Thin film field-effect transistor is the basic device of modern microelectronics and is nowadays used more than a billion times on every state-of-the-art computer chip. In the future, this rigid technology will be complemented by flexible electronics produced at extremely low cost. With modern materials having hole mobilities of >40 cm²(Vs)‾¹ and electron mobilities of >5 cm²(Vs)‾¹, OTFTs are competing with a-Si films and have the potential to be the basic device for cheap, flexible electronics. However, they still need much improvement. The ultimate goal of organic semiconductor science is to produce materials and devices of higher quality and stability. I believe that once we can fully understand the relationship between the molecular structure and charge carrier drift mobility, we can design organic semiconductors with mobilities comparable or even exceeding state of the art CMOS technology. The upper mobility limit for the pi-pi conjugated systems is set by well known data of nearly structurally perfect graphene sheet, which yields >15,000 cm²(Vs)‾¹ at room temperature. Another challenge , which has to be addressed, for the fabrication of the complementary integrated circuits is controlled doping of organic semiconductor. Comprehensive OTFT investigations performed so far almost exclusively use electrically undoped semiconductors and OTFTs with doped channels are rarely reported. Thus influence of molecular doping on OTFT performance and stability is poorly explored. Also, reliability of OTFTs remains one of the most challenging obstacles to be overcome for broad commercial applications. So called “bias stress” effect was identified as the key instability under operation for numerous OTFT devices and interfaces. Despite a multitude of experimental observations, a comprehensive mechanism describing this behavior is still missing. Furthermore, controlled methods to overcome these instabilities are so far lacking.
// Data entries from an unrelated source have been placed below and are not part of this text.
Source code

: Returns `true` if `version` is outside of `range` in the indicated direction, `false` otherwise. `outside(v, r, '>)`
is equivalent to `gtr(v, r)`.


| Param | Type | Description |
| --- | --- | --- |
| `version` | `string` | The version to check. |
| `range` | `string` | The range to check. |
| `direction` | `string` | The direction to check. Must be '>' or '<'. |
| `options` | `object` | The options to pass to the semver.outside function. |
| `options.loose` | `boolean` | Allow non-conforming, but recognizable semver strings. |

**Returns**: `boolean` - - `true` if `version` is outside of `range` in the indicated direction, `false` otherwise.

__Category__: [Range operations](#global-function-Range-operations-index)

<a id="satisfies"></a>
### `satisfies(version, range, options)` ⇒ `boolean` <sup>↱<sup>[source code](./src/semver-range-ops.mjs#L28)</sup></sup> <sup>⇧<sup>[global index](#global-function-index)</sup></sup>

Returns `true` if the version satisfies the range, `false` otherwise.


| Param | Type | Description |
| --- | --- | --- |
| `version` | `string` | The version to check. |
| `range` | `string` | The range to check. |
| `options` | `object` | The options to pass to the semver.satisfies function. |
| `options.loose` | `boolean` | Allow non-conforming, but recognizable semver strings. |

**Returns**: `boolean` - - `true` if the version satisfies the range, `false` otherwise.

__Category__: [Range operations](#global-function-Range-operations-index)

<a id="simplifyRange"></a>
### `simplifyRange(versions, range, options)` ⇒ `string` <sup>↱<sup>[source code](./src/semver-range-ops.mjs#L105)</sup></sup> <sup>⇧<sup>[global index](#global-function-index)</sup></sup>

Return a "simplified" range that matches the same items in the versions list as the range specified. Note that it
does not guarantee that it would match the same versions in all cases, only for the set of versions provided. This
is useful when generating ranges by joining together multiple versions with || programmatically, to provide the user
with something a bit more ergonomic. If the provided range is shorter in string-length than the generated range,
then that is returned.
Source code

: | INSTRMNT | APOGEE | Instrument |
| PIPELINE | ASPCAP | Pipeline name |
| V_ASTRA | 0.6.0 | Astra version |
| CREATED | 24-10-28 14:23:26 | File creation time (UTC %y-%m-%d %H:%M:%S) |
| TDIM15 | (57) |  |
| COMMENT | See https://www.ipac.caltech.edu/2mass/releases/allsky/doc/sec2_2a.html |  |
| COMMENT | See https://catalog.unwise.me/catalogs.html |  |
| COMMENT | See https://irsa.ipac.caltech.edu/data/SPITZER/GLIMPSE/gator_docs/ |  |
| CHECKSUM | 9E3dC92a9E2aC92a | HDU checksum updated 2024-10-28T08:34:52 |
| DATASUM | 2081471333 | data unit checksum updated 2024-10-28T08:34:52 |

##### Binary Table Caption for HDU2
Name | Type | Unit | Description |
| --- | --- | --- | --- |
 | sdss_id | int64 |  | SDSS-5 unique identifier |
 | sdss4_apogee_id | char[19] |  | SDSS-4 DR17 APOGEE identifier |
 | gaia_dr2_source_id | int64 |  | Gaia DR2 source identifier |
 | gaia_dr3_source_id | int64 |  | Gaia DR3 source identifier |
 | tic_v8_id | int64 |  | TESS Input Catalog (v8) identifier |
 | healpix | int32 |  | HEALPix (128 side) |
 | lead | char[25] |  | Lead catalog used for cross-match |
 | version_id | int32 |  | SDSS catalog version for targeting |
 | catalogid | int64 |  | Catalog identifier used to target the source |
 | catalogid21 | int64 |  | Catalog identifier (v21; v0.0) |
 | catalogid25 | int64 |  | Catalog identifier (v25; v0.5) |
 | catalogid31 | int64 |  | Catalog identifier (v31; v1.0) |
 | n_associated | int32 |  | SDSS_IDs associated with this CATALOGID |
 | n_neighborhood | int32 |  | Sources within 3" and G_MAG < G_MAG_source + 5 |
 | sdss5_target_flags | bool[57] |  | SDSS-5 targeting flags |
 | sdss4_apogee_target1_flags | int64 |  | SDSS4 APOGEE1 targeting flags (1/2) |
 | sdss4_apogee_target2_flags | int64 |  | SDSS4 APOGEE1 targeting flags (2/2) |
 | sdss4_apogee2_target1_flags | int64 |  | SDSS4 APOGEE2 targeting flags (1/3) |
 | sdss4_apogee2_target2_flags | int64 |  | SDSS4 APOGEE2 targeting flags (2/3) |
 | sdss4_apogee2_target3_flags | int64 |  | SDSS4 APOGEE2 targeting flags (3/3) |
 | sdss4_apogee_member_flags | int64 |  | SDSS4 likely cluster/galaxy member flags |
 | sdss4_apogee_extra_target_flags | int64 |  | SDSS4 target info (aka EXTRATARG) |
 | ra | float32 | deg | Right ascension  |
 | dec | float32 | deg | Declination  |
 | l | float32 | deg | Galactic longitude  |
We investigate physical and chemical mechanisms of molecular doping and its influence on OTFT devices performance. Controlled doping of semiconductors leads to highly reproducible transistors with precisely tunable device characteristics, which is witnessed by the success of inorganic metal-oxide-semiconductor field-effect transistors. Exploiting effective n-type OTFT channel doping for p-type carrier organic semiconductor pentacene, we have recently achieved first realization of organic inversion transistors. We also presented the approach to control and significantly alleviate the bias stress effect by using interfacial molecular doping at low concentrations.
We also apply organic semiconductor friendly Orthogonal Lithography technique to fabricate ultra-short channel OTFTs and OTFT based comprehensive integrate circuit devices.